== WORK ITEM ==
Could you return every line of the records below that contains the word "dieną"?

-------

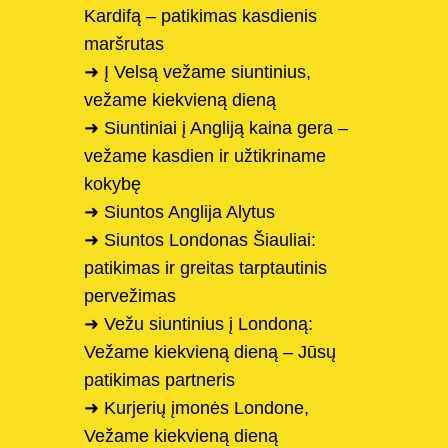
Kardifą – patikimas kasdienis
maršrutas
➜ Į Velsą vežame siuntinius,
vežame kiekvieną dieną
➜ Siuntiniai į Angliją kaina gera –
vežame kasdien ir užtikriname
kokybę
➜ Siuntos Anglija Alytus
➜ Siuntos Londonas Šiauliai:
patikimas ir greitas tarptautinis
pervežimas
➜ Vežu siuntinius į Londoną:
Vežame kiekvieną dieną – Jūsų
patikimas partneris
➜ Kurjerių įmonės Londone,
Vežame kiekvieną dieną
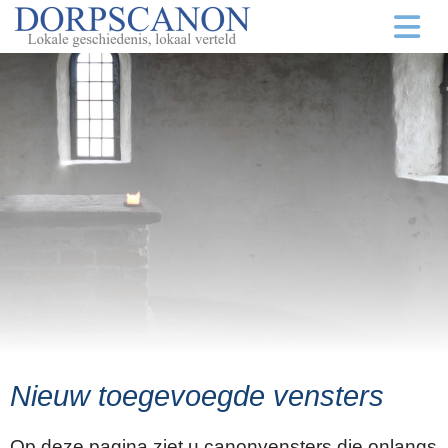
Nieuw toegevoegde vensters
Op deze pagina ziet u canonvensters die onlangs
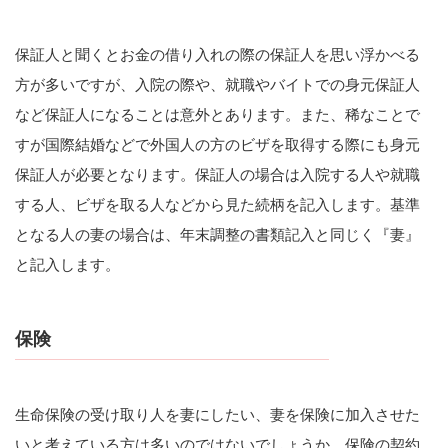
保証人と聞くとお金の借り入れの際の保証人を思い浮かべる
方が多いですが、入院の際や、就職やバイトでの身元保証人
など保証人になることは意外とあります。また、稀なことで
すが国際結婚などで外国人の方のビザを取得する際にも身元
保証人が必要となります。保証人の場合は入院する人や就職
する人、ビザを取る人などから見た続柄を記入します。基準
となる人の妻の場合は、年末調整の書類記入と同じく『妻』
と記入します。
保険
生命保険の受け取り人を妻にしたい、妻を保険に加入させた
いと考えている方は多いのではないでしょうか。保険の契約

-------

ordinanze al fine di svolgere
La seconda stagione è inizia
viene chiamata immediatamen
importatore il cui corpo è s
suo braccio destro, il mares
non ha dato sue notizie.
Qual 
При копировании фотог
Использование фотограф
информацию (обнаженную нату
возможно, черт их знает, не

-------

== FINAL ANSWER ==
vežame kiekvieną dieną
Vežame kiekvieną dieną – Jūsų
Vežame kiekvieną dieną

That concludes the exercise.